Não que debater a relação jornalista X fonte ou valor-notícia não sejam mais iniciativas válidas (sempre serão), mas o problema é que estas questões, quando não colocadas na situação atual da profissão, se tornam extremamente genéricas. Terminou-se aquela idealização de repórter que só tem como missão sair às ruas atrás da verdade. Hoje o jornalista é um faz-tudo e se vira nos 30 em tempos que a convergência das mídias desnorteia cada vez mais os rumos da profissão. Desta forma, é particularmente um tanto decepcionante o fato de que, por exemplo, assuntos como o advento da internet e sua consequente indagação sobre o fim do jornal impresso cheguem ao filme apenas quando ele já está prestes a terminar.
Jorge Furtado tem ideias – e boas. Quando questiona valores-notícia e disseca manchetes curiosas (como uma denúncia infundada sobre o INSS ostentar um quadro de Picasso na mesma sala que pendurava um retrato do então presidente Luiz Inácio Lula da Silva), O Mercado de Notícias alcança os seus melhores momentos. Também é bastante válida a ideia do diretor de não revelar a os veículos de comunicação de seus entrevistados, o que elimina a chance de alguém fazer qualquer acusação de que o filme toma lados políticos ou prioriza determinadas visões editoriais. O máximo que se deduz é que um determinado entrevistado seja da Folha de São Paulo devido a livros que aparecem ao fundo.
O filme de Furtado intercala seus depoimentos com trechos da peça The Staple of News, escrita pelo inglês Ben Jonson em 1625, e traduzida pelo próprio Furtado e Liziane Kugland.
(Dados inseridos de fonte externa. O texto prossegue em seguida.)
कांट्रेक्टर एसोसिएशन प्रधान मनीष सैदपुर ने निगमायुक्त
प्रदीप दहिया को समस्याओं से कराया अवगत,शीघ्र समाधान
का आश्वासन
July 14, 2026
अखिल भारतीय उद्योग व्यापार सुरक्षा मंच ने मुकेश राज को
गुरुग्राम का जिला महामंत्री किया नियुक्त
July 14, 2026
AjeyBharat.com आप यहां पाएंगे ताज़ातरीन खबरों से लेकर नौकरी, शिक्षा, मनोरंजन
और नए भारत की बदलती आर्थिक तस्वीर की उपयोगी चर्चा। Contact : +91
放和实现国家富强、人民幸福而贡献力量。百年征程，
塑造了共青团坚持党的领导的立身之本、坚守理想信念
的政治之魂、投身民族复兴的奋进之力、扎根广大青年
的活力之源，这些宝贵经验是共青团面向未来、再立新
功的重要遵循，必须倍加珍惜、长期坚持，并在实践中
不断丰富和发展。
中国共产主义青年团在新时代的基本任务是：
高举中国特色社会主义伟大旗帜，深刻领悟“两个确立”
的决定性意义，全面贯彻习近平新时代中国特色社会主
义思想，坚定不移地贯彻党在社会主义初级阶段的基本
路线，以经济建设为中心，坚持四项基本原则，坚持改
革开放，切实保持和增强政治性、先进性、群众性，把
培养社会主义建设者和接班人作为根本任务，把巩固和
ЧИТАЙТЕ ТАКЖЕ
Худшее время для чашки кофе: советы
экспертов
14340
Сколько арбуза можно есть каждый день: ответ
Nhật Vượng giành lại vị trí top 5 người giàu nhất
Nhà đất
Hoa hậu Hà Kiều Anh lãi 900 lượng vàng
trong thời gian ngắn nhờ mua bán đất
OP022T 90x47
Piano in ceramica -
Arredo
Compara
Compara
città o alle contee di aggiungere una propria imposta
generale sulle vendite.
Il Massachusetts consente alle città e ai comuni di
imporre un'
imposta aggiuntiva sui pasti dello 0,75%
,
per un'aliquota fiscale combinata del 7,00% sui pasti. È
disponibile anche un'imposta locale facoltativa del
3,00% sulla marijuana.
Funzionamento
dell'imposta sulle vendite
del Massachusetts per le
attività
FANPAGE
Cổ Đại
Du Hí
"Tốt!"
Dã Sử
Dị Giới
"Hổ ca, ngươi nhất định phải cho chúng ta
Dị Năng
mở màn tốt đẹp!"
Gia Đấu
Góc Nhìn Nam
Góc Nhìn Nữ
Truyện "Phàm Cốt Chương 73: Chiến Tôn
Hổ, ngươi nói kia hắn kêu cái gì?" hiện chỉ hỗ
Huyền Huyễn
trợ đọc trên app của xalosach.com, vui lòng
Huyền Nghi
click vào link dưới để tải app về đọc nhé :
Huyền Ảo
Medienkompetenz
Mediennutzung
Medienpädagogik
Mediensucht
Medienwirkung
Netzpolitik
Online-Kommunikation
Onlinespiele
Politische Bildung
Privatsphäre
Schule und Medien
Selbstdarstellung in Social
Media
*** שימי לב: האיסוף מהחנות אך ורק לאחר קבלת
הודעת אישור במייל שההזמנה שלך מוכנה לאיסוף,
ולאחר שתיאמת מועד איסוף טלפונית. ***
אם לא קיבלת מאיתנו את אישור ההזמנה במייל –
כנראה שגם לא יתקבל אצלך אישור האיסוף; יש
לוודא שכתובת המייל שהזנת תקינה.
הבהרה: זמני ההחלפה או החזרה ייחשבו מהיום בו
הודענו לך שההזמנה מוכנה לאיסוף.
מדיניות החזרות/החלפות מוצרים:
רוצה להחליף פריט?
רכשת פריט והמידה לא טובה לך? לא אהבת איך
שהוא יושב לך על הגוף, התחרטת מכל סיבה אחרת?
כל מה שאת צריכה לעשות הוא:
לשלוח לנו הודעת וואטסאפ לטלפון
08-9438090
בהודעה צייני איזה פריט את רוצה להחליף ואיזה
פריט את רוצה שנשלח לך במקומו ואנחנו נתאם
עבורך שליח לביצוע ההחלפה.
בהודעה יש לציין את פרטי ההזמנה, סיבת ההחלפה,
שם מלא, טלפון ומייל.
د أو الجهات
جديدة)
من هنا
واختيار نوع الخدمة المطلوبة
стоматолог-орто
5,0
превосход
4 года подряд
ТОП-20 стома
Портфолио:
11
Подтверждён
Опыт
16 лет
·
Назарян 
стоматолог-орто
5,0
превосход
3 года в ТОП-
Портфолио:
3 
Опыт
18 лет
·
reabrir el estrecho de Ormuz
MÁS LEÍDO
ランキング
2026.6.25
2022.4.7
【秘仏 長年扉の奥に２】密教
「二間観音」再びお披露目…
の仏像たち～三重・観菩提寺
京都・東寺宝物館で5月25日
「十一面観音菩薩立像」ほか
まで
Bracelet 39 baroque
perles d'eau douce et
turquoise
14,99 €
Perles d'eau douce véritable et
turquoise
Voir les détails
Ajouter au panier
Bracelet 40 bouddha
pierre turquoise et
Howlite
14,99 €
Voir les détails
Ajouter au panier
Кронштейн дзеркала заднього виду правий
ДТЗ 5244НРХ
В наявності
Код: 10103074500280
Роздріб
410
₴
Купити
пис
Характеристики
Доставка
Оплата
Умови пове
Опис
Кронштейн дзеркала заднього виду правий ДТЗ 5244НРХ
A comédia de Jonson, montada e encenada especialmente para a produção do filme, revela uma visão crítica sobre o surgimento da imprensa de notícias, com seus riscos e benefícios. A decisão de levar a peça para o filme é acertada, pois ela traz a irreverência e a originalidade que Furtado, de certa forma, não apresenta na parte academicamente documental.
Novamente, esta é uma obra que ganha um olhar completamente diferente de minha parte dado o fato de que exerço a profissão que é debatida ao longo dos 94 minutos de projeção. Tomando um pouco de distância desta identificação, o que consigo enxergar é um documentário simples mas eficiente e que, em seu discurso quase genérico, presta um bom serviço ao público em geral sobre a valorização de uma profissão cada vez mais desvalorizada e que está em busca de uma nova identidade. Sendo assim, Jorge Furtado continua com 100% de aproveitamento na sua carreira de longas.
Kamila, como disse no texto, não sei se, para jornalistas, este é um filme que agrega tanto… Mas é um filme necessário, sem dúvida!
Excelente texto, Matheus. Ainda não tinha ouvido falar sobre essa obra. Como sou jornalista também, de formação, fiquei muito interessada, ainda mais pela discussão que a obra parece suscitar.